Eleven U.S. Secret Service agents were placed on administrative leave today because of allegations of misconduct that involve contact with prostitutes near the site of the Summit of the Americas in Colombia.
The agents, who were sent to Cartagena, Colombia, in advance of the arrival of President Barack Obama, were relieved from their duties and returned to the U.S. when the charges were made on April 12, according to a statement today from Secret Service spokesman Paul S. Morrissey.
They were special agents and uniformed officers who were not assigned to Obama’s protective detail, Morrissey said.
At least one agent is being accused of getting into a dispute over payment to a prostitute in Cartagena, according to Jon Adler, president of the Federal Law Enforcement Officers Association, which provides legal representation for Secret Service agents.
The story of the agents’ alleged misbehavior became public just as leaders of the Western Hemisphere were beginning talks on trade, drug legalization in South America, and creating greater transparency among South American governments.
Obama was told about the allegations yesterday and the issue “has been more of a distraction for the press” than for the president at the Summit of the Americas, spokesman Jay Carney told reporters at a briefing today.

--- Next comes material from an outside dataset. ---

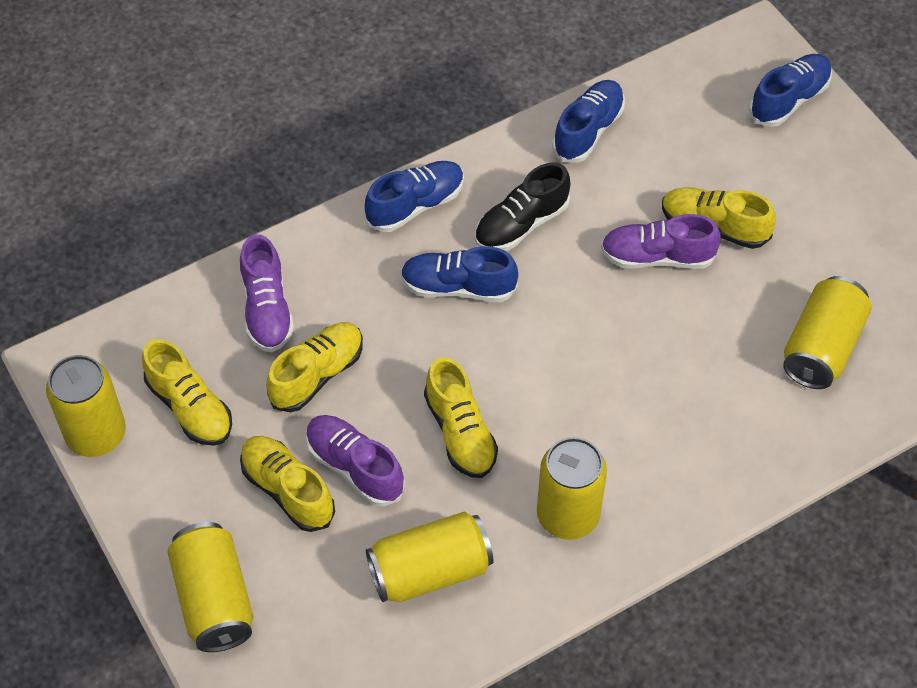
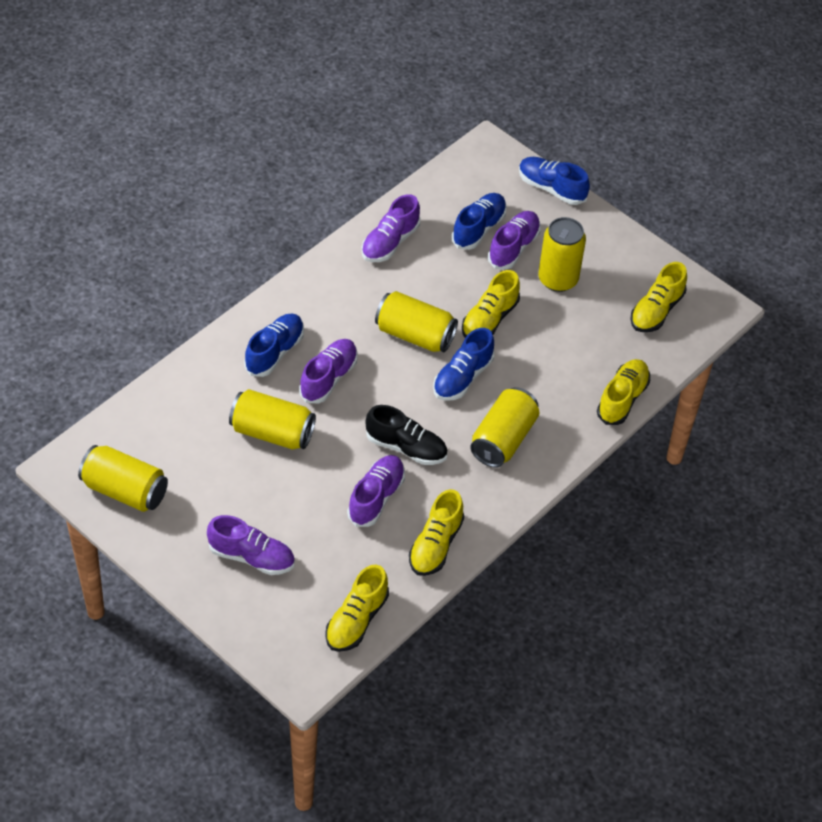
purple shoe: 3 -> 5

“These actions have had no impact on the Secret Service’s ability to execute a comprehensive security plan for the President’s visit to Cartagena,” Morrissey said. “This matter was turned over to our Office of Professional Responsibility, which serves as the agency’s internal affairs component.”
The personnel involved were interviewed at Secret Service headquarters in Washington, D.C. today and placed on administrative leave, a “standard procedure,” Morrissey said in the statement.
Morrissey said, “We regret any distraction from the Summit of the Americas this situation has caused.”
The agents had stayed at Cartagena’s Hotel Caribe, where several members of the White House staff and the news media also stayed, the Associated Press reported.
In addition, five members of the U.S. military who were staying at the same hotel violated a curfew set by the senior U.S. defense official at the U.S. embassy in Colombia, according to Colonel Scott Malcom, the public affairs officer for the U.S. Southern Command.
The five had been sent to Colombia to support the summit, in part by providing security, Malcom said. They will remain in Colombia during the summit because their skills and knowledge are needed, Malcom said, adding that they will be restricted to their hotel rooms when not carrying out official duties.
The military has yet to determine whether the five violated any rules beyond the curfew, Malcom said. He didn’t provide their ranks or military branch.